66  

Полагаю, я мог бы попросту все ускорить. Но все, что я знаю наверняка, это последняя сцена. Автомобиль, монтировка, убийца, поджидающий в машине, будущая убиенная, что приближается к нему, цокая каблучками. Я не знаю, как добраться до этой сцены на тупиковой улочке. Закрываю глаза, пытаюсь представить себе ведущую к ней дорогу — как только писатели осмеливаются делать то, что делают? — и вижу один только хаос. По-моему, писательское ремесло неизбежно наносит вред — моральный вред, пока не изученный наукой, — тем, кто им занимается. Даже самым лучшим из них.

Но я знаю, что делать. Спрошу у Николь. Ведь она-то уже располагает планом-конспектом. В такого рода делах она чертовски сильна.


Новостей никаких, но зато уйма слухов. Откуда они, эти слухи, являются? Когда нет новостей, верх отчего-то берет своеобразный скептицизм, но только вывернутый наизнанку.

Астероид Аполлон, вырвавшись из пояса своих собратьев, направляется к нам со скоростью десять миль в секунду. Он так огромен, что, когда и если его передняя кромка врежется в Землю, задняя будет еще пребывать на той высоте, где летают самолеты.

Уникальное взаиморасположение Земли, Луны и Солнца приведет к наводнению, которое накроет целое полушарие. Ожидаются «солнцетрясения», грозы с молниями невероятной силы.

Сверхновая, которая вскоре вспыхнет невдалеке от солнечной системы, пронижет всю планету космическими лучами и приведет к очередному Великому Вымиранию.

Да, и ядерные боеголовки: те еще динозавры.

Болтовня о сверхновой представляется мне образцом слуха. Как можем мы что-то узнать о сверхновой, пока ее не увидим? Ничто, никакая информация не в состоянии достичь нас со скоростью, превышающей скорость света. Там, наверху, установлен предел скорости. По всей вселенной развешаны окаймленные красным ограничительные знаки: 300 000. Не более.

И не надо забывать о Втором Пришествии — его ожидают тоже, причем со спокойной уверенностью. Или — не столь уж спокойной. Бедняки на улицах трясутся и раскачиваются, как похоронные команды. Глаза у них у всех — сущий лед.


— Лучше, Николь, отмените все это, — сказал я (так и чувствовал, что когда-нибудь придется это сказать). — Пока что нет решительно ничего необратимого, во что бы вы ввязались. Забудьте обо всем. Займитесь чем-нибудь другим. Живите себе…

— А правда ведь, забавно, — сказала она, — что в любом сюжете самыми скучными становятся те куски, когда герой колеблется, мнется в нерешительности — мол, а стоит ли делать то, что он собирается сделать? Прервет ли шпион мирное житье-бытье в отставке ради последнего важного задания. Прислушается ли гангстер к увещеваниям жены или все-таки решится на ограбление банка. Это же просто кошмар — жевать подобную тухлятину. Мертвечина, сплошная мертвечина.

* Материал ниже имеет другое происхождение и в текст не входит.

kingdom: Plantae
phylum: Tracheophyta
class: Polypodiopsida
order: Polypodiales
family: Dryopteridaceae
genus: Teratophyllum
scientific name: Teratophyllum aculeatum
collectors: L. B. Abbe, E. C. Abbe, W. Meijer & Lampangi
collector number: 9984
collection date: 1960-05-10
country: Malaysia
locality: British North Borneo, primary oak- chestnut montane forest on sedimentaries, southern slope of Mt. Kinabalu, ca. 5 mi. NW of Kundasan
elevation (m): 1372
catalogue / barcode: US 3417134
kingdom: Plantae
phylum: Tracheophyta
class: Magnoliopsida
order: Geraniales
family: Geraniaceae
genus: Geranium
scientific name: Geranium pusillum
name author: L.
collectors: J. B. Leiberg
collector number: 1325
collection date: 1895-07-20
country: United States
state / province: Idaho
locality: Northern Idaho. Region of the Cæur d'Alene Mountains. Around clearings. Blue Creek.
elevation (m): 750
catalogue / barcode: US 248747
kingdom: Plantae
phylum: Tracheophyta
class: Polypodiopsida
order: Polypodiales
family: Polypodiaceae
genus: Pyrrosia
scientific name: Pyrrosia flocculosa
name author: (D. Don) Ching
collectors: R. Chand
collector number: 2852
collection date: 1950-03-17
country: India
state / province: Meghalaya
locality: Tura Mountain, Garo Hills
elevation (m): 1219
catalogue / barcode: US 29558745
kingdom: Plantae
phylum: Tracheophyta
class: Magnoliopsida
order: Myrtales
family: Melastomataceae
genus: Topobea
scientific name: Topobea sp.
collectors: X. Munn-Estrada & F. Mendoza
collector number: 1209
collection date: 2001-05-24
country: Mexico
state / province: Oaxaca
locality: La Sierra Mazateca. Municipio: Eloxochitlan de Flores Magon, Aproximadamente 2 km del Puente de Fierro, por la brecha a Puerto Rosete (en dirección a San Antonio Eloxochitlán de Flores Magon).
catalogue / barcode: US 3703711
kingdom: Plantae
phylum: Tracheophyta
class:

— Но разве нерешительность персонажа обязательно такая уж обуза? — сказал я, пытаясь защитить свой отрывок о Гае и его телефонном звонке. — Я вот уверен, что следить за колебаниями героя, когда дело касается секса, очень даже занимательно.

— Да-да, здесь я согласна. Поддастся ли священник искушению очередной Иезавели? Соблазнит ли цыган девственницу? Вот вопросы, заслуживающие вопросительных знаков. Их разрешение само составляет историю. А что до тех вздорных вопросиков, то там даже никакой истории быть не может, пока с ними не покончат.

— Но вы же не в какой-то там истории, — сказал я неловко. — Это же, Николь, не взятое напрокат видео.

— Я всегда чувствовала себя героиней некоей истории, — сказала она, пожимая плечами.

Николь в белом своем халате сидела напротив меня, рядом со столом, на котором стоял телефон. Халат недавно был выстиран, и на этот раз более всего к ней привыкшим, более всего посвященным в ее тайны, более всего пропитанным ее запахами выглядело старое плетеное кресло. Ноги она подогнула под себя. Свернувшись вот таким образом, она провела здесь многие и многие часы своей жизни: углубившись в себя, изнывая от скуки, томясь в ожидании. Но со мной она может расслабиться, отвести душу.

— Гай здесь уже был?

— Нет. Но скоро будет. Через еще один эпизод. Я собираюсь ускорить события. Так сказать, массированная эскалация.

— А так уж вам нужен этот Гай? Может быть, отредактируете его, вымараете вовсе? — Я чувствовал себя обязанным сказать и это тоже. На миг у меня даже возникло опасение, что она может согласиться. Если так, то мне придется иметь дело с крайне мрачным повествованием. Кроме того, я уже отослал Джэнит Слотник первые три главы.